Down to the last line below, give the listing again exactly.

◆ **Data for processing**:
Start of Block

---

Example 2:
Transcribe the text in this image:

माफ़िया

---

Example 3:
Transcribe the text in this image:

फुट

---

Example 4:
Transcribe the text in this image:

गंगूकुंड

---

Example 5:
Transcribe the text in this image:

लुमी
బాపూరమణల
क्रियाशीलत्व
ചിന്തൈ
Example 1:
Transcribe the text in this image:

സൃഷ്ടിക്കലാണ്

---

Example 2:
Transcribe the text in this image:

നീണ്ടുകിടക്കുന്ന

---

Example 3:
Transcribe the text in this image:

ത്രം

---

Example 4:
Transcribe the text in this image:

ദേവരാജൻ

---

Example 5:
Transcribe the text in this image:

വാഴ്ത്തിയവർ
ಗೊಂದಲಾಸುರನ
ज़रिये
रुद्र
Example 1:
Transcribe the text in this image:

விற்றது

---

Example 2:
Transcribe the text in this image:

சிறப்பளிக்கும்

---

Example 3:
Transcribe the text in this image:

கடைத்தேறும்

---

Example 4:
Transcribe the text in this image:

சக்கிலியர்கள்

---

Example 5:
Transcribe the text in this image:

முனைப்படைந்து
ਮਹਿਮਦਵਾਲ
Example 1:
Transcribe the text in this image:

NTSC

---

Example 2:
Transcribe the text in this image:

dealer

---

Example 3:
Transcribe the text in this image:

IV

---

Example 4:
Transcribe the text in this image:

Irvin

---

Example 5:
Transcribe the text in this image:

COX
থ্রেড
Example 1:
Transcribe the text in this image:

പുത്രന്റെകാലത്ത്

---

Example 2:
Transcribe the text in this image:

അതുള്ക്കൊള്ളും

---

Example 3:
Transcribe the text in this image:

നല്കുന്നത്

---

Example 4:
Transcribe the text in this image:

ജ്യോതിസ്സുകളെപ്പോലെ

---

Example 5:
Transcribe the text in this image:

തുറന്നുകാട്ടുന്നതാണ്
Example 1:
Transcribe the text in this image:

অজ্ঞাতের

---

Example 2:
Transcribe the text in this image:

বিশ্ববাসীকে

End of Block

◆ **Solved problem**:
---

Example 2:
Transcribe the text in this image:

माफ़िया

---

Example 3:
Transcribe the text in this image:

फुट

---

Example 4:
Transcribe the text in this image:

गंगूकुंड

---

Example 5:
Transcribe the text in this image:

लुमी
బాపూరమణల
क्रियाशीलत्व
ചിന്തൈ
Example 1:
Transcribe the text in this image:

സൃഷ്ടിക്കലാണ്

---

Example 2:
Transcribe the text in this image:

നീണ്ടുകിടക്കുന്ന

---

Example 3:
Transcribe the text in this image:

ത്രം

---

Example 4:
Transcribe the text in this image:

ദേവരാജൻ

---

Example 5:
Transcribe the text in this image:

വാഴ്ത്തിയവർ
ಗೊಂದಲಾಸುರನ
ज़रिये
रुद्र
Example 1:
Transcribe the text in this image:

விற்றது

---

Example 2:
Transcribe the text in this image:

சிறப்பளிக்கும்

---

Example 3:
Transcribe the text in this image:

கடைத்தேறும்

---

Example 4:
Transcribe the text in this image:

சக்கிலியர்கள்

---

Example 5:
Transcribe the text in this image:

முனைப்படைந்து
ਮਹਿਮਦਵਾਲ
Example 1:
Transcribe the text in this image:

NTSC

---

Example 2:
Transcribe the text in this image:

dealer

---

Example 3:
Transcribe the text in this image:

IV

---

Example 4:
Transcribe the text in this image:

Irvin

---

Example 5:
Transcribe the text in this image:

COX
থ্রেড
Example 1:
Transcribe the text in this image:

പുത്രന്റെകാലത്ത്

---

Example 2:
Transcribe the text in this image:

അതുള്ക്കൊള്ളും

---

Example 3:
Transcribe the text in this image:

നല്കുന്നത്

---

Example 4:
Transcribe the text in this image:

ജ്യോതിസ്സുകളെപ്പോലെ

---

Example 5:
Transcribe the text in this image:

തുറന്നുകാട്ടുന്നതാണ്
Example 1:
Transcribe the text in this image:

অজ্ঞাতের

---

Example 2:
Transcribe the text in this image:

বিশ্ববাসীকে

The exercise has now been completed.